KOMPAS.com - Fenomena flexing atau memamerkan harta, pencapaian, dan gaya hidup mewah di media sosial kerap dianggap perilaku negatif. Namun, ternyata flexing sah-sah saja jika tujuannya positif.
Psikolog Klinis Maria Fionna Callista menilai, flexing tidak selamanya buruk. Dalam kondisi tertentu, justru bisa menjadi cara seseorang merayakan pencapaian hidupnya, sekaligus menginspirasi orang lain agar tetap berusaha.
Baca juga:
“Bisa jadi seseorang menganggap flexing jadi salah satu cara menunjukkan rasa bangganya terhadap usaha atau pencapaian yang dia punya selama ini lewat kerja kerasnya,” jelas Fionna saat diwawancarai Kompas.com, Rabu (3/9/2025).
Flexing sering dipandang hanya sebagai upaya pamer. Padahal, menurut Fionna, ada sisi emosional yang juga berperan.
Ketika seseorang mengunggah hasil jerih payahnya, hal itu bisa menjadi bentuk rasa syukur dan kebanggaan.
Misalnya, seorang anak muda yang baru bisa membeli rumah atau kendaraan pertamanya.

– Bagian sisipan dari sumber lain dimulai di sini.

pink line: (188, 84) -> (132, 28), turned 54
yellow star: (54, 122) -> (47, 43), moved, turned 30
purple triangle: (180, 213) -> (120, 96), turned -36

Unggahan itu bisa dilihat tidak hanya sebagai tindakan pamer, tapi juga ekspresi kegembiraan setelah melalui proses panjang dan kerja keras.
“Menurutku flexing itu tidak ada salahnya, selama konteksnya sehat dan masih dalam batas yang wajar,” ujar Fionna.

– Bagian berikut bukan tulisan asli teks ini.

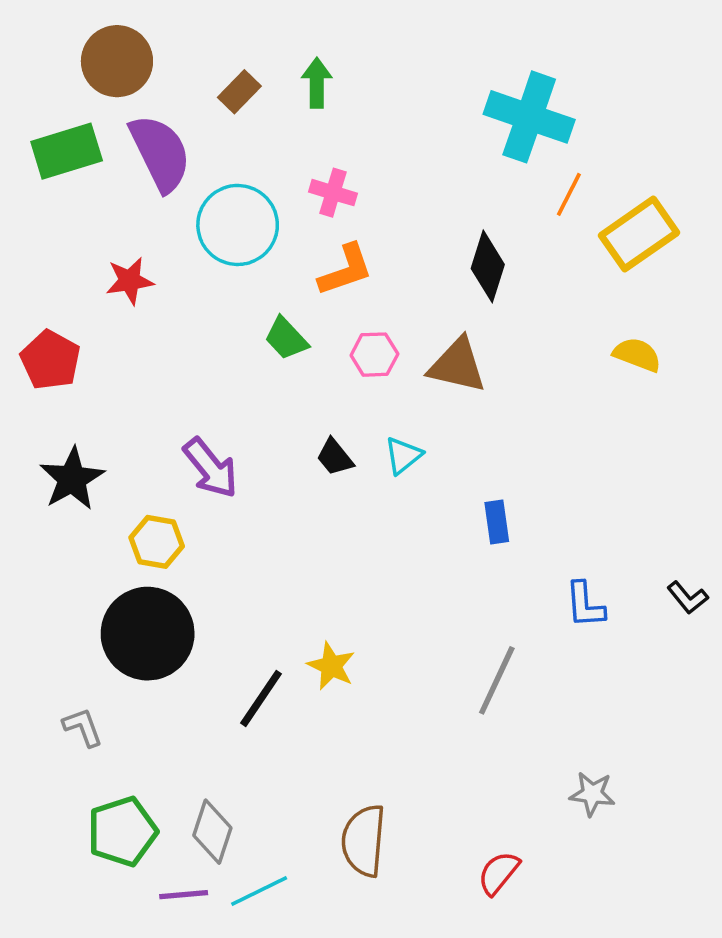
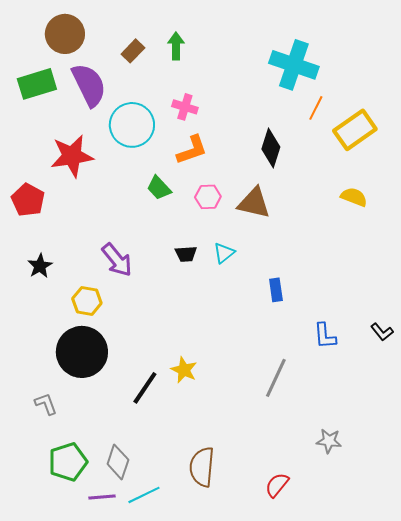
red star: (130, 281) -> (72, 156), size x1.6
black trapezoid: (335, 457) -> (186, 254), turned -55
black star: (72, 479) -> (40, 266), size x0.7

Dengan kata lain, flexing bisa menjadi cara seseorang merayakan pencapaian pribadinya.
Baca juga:
Selain ekspresi kebanggaan, flexing juga punya fungsi lain yaitu sebagai self-branding atau pembentukan citra diri.

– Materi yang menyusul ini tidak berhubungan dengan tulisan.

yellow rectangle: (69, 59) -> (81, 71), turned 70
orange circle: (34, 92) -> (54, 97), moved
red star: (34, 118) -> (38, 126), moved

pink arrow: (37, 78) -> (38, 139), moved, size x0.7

Dalam era digital, citra diri sering kali dibangun melalui media sosial. Apa yang ditampilkan seseorang di ruang publik dapat membentuk identitas yang ingin ia tunjukkan.
“Flexing juga bisa jadi bentuk self-branding. Misalnya, ingin dilihat sebagai individu dengan identitas tertentu. Contohnya, seseorang ingin menunjukkan bahwa suatu pekerjaan tertentu bisa membuat sukses juga,” jelas Fionna.
Artinya, unggahan tentang pencapaian bukan semata-mata untuk menunjukkan kemewahan, tapi juga sebagai pesan bahwa profesi atau pilihan hidup tertentu bisa membawa hasil yang nyata.